**Try it:** Every entry below, first to last, should be restated word for word.

**Given records:**
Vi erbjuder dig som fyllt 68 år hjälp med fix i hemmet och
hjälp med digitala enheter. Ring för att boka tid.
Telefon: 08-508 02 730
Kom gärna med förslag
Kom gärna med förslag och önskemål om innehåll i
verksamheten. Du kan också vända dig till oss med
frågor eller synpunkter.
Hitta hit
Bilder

**Result:**
Vi erbjuder dig som fyllt 68 år hjälp med fix i hemmet och
hjälp med digitala enheter. Ring för att boka tid.
Telefon: 08-508 02 730
Kom gärna med förslag
Kom gärna med förslag och önskemål om innehåll i
verksamheten. Du kan också vända dig till oss med
frågor eller synpunkter.
Hitta hit
Bilder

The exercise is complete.